Threshold is an example of a deck with incredible consistency. The basis of the deck itself is a set of around ten one-mana cantrips which itself is redundant design, but which then allow the player to draw more frequently into the other elements of the deck which are themselves redundantly designed! Force of Will and Daze are often present totaling seven or eight free counterspells; Nimble Mongoose and Tarmogoyf are both present for at least eight undercosted threats; and the cantrips draw into more of themselves allowing the deck to draw into the stronger but less common cards in the deck such as Counterbalance.

The design of Threshold intrinsically reduces the pressure to mulligan because opening hands will have multiple elements that can find the deck the cards it wants to execute its main strategy, either by drawing them directly or disrupting the opponent long enough to draw into them. In fact, Threshold is so cleverly designed that drawing into its main threats and disruption is actually part of its strategy, since doing so makes its creatures larger. Threshold is a deck that benefits from mulliganing infrequently.

Design like this is not always possible, of course. Threshold is the singular combination of amazing disruption, vastly undercosted creatures, and powerful draw spells which were printed over a period of ten years in different blocks. Legacy is the only place where such designs are both possible and viable (you can build most Legacy decks in Vintage, but they will be outclassed by decks with cards from the first two years of the game.)

However, the principles are usually applicable even when there isn’t a conjunction of this kind. Generally, design is improved if it reduces mulliganing pressure (remember, it’s a random process — we can control the strength of our design and the quality of our play, but we have no control over the hands we draw except through design). Redundant effects are a classically understood method — consider Goblin Lackey and AEther Vial in Goblins. Draw spells are another commonly used method, and in fact draw spells are generally good for a variety of reasons in addition to mulliganing. Tutoring has similar benefits, although the tutors available in Legacy will usually require you to sacrifice card advantage to use them — consider Worldly Tutor in Cephalid Breakfast, which doubles all the combo elements as well as a few anti-answers.

Another method which isn’t exactly redundant design but which does reduce mulligan pressure is the utilization of multiple strategies. Survival decks in Legacy have always had to use this option because there is no way to tutor for the engine. Instead of focusing their design purely around resolving and abusing Survival of the Fittest, many include a secondary strategy, which can be acceleration of creatures and the abuse of equipment, or more recently the use of a Burning Wish-based sideboard to counter the opponent’s opening. These are solid design strategies because they allow the deck to function more or less successfully while mulliganing less. However, they are not ideal because they split the focus of the deck, and it is inevitable that one of the strategies is superior in every situation. It is a big risk to let the deck randomly decide, or at least influence, which strategy you use.

V. A Subtle Mistake

Proper design and proper use of the mulligan influence and reward each other. It is best to design consistent decks, and it is best to play those decks in a way which maximizes their power. It is important to design powerful decks, but that is an entirely different topic, and the same methods apply to playing them correctly.

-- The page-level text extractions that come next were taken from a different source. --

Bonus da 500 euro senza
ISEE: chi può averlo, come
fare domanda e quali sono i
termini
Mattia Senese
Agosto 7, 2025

Legacy design is a pleasure because of the card pool and the banned list (although I can think of some improvements…). But like any other format, the object is to win the game, and the task of playing decks correctly is difficult. Mulliganing incorrectly is one of the most common errors I have observed in tournaments. I think this is the case because it is very hard to see when it is done incorrectly, and it is somewhat daunting because of the risk involved. However, my solution to this is similar to that proposed by Ken Krouner – when in doubt, mulligan. Of course, this isn’t a good tournament strategy, but it will certainly demonstrate the benefits of mulliganing and make more apparent the need to stay strategically focused.